> **DATA TO EXAMINE**:
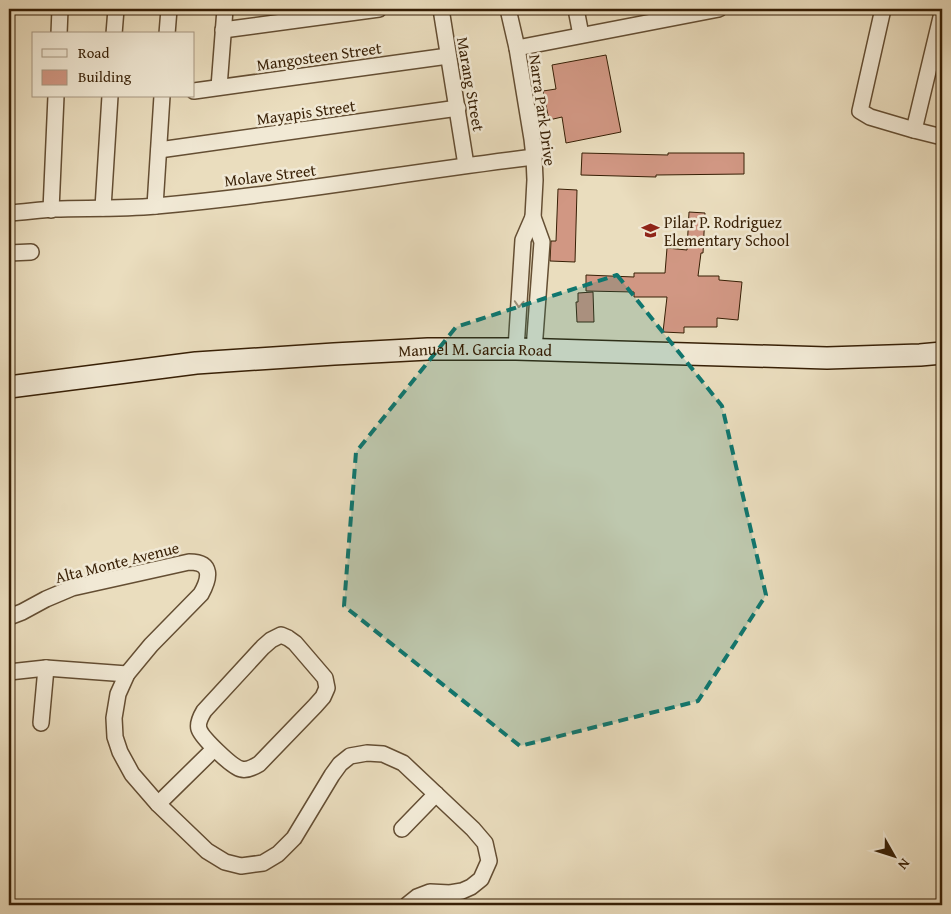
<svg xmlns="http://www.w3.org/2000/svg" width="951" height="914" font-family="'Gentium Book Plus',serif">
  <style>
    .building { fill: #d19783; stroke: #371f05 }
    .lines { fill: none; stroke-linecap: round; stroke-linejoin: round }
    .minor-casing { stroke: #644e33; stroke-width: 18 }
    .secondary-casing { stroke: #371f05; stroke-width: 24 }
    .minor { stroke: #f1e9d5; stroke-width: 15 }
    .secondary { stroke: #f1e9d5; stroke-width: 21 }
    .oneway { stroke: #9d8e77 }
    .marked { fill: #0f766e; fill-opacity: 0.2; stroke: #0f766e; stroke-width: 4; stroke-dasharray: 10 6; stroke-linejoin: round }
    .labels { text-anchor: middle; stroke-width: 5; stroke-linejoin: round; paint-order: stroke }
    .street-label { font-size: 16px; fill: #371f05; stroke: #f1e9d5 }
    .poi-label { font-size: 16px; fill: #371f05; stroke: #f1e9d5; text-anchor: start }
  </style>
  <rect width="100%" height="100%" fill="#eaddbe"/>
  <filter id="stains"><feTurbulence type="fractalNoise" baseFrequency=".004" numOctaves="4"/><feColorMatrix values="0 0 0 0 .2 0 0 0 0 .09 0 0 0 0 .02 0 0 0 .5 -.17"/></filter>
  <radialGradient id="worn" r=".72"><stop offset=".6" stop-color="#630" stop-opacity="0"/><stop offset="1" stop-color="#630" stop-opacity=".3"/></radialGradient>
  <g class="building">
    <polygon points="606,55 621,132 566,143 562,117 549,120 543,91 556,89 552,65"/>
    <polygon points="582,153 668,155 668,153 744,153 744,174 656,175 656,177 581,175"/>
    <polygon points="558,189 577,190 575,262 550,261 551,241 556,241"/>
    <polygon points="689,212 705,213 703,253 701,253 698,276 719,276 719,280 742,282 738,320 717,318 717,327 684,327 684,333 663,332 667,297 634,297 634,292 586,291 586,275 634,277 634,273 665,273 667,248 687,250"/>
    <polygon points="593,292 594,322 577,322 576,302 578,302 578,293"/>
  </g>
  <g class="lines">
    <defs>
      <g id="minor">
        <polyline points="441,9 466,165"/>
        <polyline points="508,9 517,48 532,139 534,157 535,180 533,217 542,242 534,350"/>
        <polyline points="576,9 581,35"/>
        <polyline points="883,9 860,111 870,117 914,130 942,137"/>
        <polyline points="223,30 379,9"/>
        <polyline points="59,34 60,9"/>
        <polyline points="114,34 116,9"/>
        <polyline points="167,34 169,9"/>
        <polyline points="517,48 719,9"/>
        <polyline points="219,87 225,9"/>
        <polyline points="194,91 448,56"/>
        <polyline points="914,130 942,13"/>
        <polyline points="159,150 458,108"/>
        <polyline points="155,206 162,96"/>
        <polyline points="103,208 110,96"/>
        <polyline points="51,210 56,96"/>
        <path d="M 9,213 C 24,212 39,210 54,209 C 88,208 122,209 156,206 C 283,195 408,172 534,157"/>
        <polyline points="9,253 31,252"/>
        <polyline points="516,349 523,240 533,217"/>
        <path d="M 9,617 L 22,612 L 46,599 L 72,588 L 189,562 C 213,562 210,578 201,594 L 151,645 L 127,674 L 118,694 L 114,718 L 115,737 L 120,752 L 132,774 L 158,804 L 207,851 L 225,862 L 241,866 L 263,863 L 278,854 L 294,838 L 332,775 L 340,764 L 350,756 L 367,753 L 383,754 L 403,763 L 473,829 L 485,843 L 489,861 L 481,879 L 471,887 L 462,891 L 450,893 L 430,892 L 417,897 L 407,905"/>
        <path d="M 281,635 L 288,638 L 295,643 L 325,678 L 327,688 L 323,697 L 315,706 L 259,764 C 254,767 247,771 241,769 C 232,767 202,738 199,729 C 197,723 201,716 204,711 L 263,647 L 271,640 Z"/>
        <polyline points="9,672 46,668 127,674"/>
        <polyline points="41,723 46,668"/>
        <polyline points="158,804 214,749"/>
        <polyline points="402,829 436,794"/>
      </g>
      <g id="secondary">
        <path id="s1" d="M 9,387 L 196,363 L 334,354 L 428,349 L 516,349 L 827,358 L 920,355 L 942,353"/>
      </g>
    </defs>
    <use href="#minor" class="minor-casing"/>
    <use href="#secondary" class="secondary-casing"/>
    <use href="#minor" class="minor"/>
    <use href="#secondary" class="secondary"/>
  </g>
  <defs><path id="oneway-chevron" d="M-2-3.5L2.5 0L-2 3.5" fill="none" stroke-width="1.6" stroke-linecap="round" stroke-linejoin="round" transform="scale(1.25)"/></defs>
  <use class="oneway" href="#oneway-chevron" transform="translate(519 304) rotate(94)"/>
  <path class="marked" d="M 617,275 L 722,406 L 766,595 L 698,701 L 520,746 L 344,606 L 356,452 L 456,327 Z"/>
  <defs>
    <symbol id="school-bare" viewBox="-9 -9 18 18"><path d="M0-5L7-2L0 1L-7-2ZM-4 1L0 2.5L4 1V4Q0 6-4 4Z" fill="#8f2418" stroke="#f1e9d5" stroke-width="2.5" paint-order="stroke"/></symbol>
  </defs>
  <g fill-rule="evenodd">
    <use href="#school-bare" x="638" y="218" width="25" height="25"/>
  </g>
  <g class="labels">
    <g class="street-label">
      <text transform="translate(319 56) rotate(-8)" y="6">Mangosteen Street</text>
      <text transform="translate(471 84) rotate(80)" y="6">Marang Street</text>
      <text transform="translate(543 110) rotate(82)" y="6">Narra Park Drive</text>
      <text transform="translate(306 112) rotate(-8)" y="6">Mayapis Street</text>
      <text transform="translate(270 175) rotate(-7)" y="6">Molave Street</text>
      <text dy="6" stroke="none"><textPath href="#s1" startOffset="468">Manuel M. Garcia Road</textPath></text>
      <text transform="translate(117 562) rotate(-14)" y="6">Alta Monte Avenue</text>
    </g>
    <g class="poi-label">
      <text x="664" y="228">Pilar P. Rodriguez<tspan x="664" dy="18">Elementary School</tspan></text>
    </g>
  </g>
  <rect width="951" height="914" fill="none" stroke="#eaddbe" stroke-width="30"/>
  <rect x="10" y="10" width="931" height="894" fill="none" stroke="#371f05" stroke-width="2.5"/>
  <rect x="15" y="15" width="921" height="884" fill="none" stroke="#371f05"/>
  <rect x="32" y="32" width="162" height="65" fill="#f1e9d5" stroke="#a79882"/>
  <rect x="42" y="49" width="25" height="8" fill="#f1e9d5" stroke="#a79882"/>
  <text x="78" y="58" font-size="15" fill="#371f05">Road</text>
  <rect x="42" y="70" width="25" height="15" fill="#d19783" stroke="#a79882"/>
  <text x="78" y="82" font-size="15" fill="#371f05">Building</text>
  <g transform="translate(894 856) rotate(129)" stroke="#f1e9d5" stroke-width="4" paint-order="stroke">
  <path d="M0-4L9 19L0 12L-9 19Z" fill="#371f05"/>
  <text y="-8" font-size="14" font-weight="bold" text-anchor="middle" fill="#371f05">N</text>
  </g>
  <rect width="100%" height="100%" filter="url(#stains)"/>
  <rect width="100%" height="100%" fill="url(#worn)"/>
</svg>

> **TASK TO COMPLETE**:
Using the records, work out how many lines include "worn", and reply with that number alone.

> **EXERCISE SOLUTION**:
2